How scary? Rye Country Day Head Coach John Calandros put in a new rush-out-of-the-huddle kickoff formation to counteract their speed. “Their two returners have been recruited by Division 1 schools. Together they average a touchdown on kickoffs every game. So we weren’t going to let them do it to us.” Instead, the Wildcats tried six onside kicks, recovering two.
The good news is six kickoffs mean you’ve scored a bunch of touchdowns. But so did the Harbor Sharks, and they scored first. QB Andre Woodson, one of those D1 recruits, scrambled around midfield on a 3rd and 23 before completing a desperation pass at Rye’s one-foot line. Woodson took it in and then made the two-point conversion: 8-0 Sharks.
One play into the second quarter, burly sophomore running back Cullen Coleman shed three tackles on the way to a Wildcat score. The pitch-back on a two-point attempt failed.
That 8-6 score soon became 14-6 when, after a roughing-the-kicker penalty kept a Capital drive alive, Woodson connected on 4th and 9 to his receiver in the right corner of the end zone. A bad snap ruined the PAT attempt. Even so, the Sharks’ fans were playing the theme music from “Jaws” on their iPhones.
Rye Country Day knotted the score with six and a half minutes to go before halftime.
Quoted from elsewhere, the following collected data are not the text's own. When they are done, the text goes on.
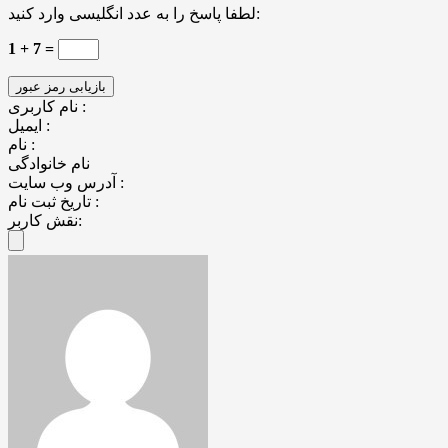
لطفا پاسخ را به عدد انگلیسی وارد کنید:
1 + 7 =
نام کاربری :
ایمیل :
نام :
نام خانوادگی
آدرس وب سایت :
تاریخ ثبت نام :
نقش کاربر:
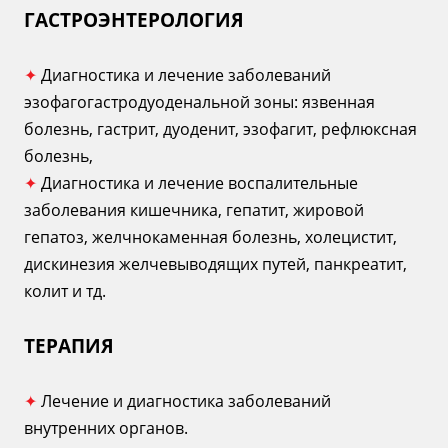
ГАСТРОЭНТЕРОЛОГИЯ
✦
Диагностика и лечение заболеваний
эзофагогастродуоденальной зоны: язвенная
болезнь, гастрит, дуоденит, эзофагит, рефлюксная
болезнь,
✦
Диагностика и лечение воспалительные
заболевания кишечника, гепатит, жировой
гепатоз, желчнокаменная болезнь, холецистит,
дискинезия желчевыводящих путей, панкреатит,
колит и тд.
ТЕРАПИЯ
✦
Лечение и диагностика заболеваний
внутренних органов.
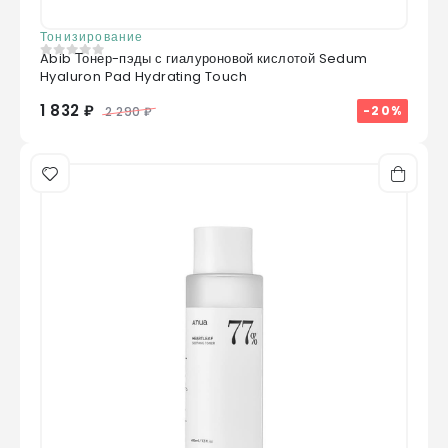
Тонизирование
Abib Тонер-пэды с гиалуроновой кислотой Sedum
0
из 5
Hyaluron Pad Hydrating Touch
1 832 ₽
-20%
2 290 ₽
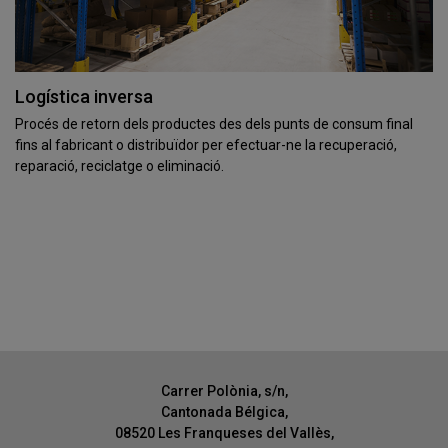
Logística inversa
Procés de retorn dels productes des dels punts de consum final
fins al fabricant o distribuïdor per efectuar-ne la recuperació,
reparació, reciclatge o eliminació.
Carrer Polònia, s/n,
Cantonada Bélgica,
08520 Les Franqueses del Vallès,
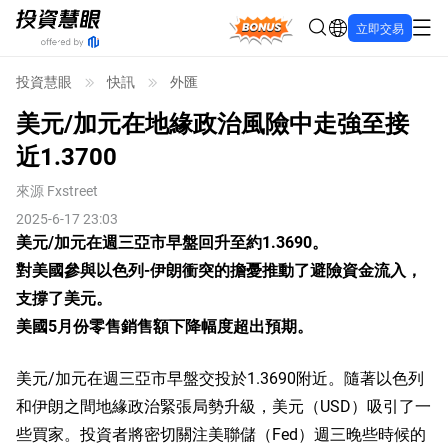
Bonus
立即交易
投資慧眼
快訊
外匯
美元/加元在地緣政治風險中走強至接
近1.3700
來源
Fxstreet
2025-6-17 23:03
美元/加元在週三亞市早盤回升至約1.3690。
對美國參與以色列-伊朗衝突的擔憂推動了避險資金流入，
支撐了美元。
美國5月份零售銷售額下降幅度超出預期。
美元/加元在週三亞市早盤交投於1.3690附近。隨著以色列
和伊朗之間地緣政治緊張局勢升級，美元（USD）吸引了一
些買家。投資者將密切關注美聯儲（Fed）週三晚些時候的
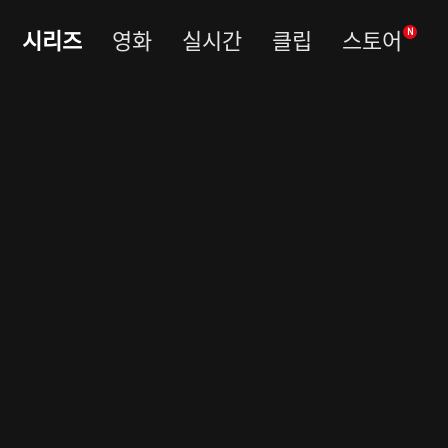
시리즈
영화
실시간
클립
스토어
N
First, another Coleman — junior linebacker Cam — used his 4.4 speed to nail Woodson for a 15-yard sack. Then, when the locals got the ball, junior quarterback and co-captain Nick Owens found classmate Justin Mandell wide open at the 20. The two-pointer was good.
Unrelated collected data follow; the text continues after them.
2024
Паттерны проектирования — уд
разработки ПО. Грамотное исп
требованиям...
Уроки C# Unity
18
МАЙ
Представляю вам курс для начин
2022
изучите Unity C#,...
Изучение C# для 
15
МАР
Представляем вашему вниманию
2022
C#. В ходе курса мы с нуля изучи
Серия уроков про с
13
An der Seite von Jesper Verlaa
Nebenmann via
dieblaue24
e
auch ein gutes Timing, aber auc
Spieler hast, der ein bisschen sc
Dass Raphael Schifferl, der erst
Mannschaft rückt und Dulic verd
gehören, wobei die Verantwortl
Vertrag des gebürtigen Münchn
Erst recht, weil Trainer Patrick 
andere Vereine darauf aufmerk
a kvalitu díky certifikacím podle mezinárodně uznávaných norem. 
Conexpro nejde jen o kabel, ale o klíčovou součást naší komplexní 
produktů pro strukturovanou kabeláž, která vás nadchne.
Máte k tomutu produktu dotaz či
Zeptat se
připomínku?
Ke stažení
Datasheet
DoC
Capital Prep scored what seemed like a back-breaker with nine seconds left in the half when Woodson took the ball in on a sneak. The Wildcats stopped the two-point run, but were penalized on the play. Amazingly, they stopped the next try as well, and went into the break trailing by only 20-14.
The Harbor Sharks took the third-quarter kickoff down to the Wildcat 25, but a huge sack by senior co-captain Jack Curry gave his team the ball. Junior co-captain Allen Houston caught a pass, freshman Ben Pearce cut back for another first down, and a little pitchout to Cullen Coleman brought the team even again at 20-all. For variety, a fake kick failed on the PAT attempt.
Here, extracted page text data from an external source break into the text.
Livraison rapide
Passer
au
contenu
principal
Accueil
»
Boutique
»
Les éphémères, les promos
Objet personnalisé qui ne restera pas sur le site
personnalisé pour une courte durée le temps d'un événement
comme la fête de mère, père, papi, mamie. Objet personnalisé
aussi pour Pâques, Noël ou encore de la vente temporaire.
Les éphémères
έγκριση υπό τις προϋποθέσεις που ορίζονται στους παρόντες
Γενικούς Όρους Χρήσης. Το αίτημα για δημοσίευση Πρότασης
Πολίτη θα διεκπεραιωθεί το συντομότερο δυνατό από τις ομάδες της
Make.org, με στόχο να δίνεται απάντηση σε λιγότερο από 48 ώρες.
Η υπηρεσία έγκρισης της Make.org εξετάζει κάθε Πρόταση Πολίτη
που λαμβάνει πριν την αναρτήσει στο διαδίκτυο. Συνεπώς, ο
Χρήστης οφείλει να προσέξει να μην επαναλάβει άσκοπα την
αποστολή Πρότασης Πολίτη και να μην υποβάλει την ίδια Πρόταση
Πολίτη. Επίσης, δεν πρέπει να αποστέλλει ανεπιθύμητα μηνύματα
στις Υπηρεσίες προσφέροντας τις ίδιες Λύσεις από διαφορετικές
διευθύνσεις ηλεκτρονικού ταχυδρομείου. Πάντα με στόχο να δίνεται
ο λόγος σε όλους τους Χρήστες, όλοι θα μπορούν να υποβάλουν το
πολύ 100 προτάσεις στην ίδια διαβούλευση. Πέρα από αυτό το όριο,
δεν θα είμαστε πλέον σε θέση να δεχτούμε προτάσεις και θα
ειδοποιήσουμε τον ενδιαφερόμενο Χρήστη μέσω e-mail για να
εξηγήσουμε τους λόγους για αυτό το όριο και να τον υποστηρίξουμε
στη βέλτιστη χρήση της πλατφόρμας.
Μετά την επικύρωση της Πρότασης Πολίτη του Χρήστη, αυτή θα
But the “good hands people” recovered the ball on the ensuing kickoff and Cullen Coleman did the rest, running for a couple of first downs before barreling through for the go-ahead score. Wouldn’t you know it, though, the two-point run was stopped. Still, the home side was up by 26-20.
The defensive turning point of the game came a minute into the fourth period when Justin Mandell when high in the end zone to intercept a Woodson TD attempt. Less than a minute later, Owens found junior Conrad Crakes on a fly pattern along the left sideline, and Crakes went in untouched to make it 32-20. The kick, for once, was good.
Game over? Not quite. A 14-yard Wildcats punt with five minutes left in the game gave the Sharks another bite at the apple, and a little flare pass to the right flat found the end zone 62 seconds later.
Capital Prep had the ball one last time with 90 seconds to go. Cam Coleman hit Woodson as he was looking to throw and Curry wrapped him up for the sack. It forced the visitors to try a desperation pass that Mandell saw coming all the way. “The receiver broke off his route, but I was able to stay with him,” the defensive back said afterwards of his second, game-saving interception. “We were all on this one the whole way.”
So they were. The Wildcats look to go 4-1 on the season tomorrow when they host Hopkins Grammar at 3:30 p.m.
Cullen Coleman carries three defenders into the end zone.
Cam Coleman is all over the ball carrier as Justin Mandell closes in.
Conrad Crakes hauls in a 79-yard TD pass from Nick Owens.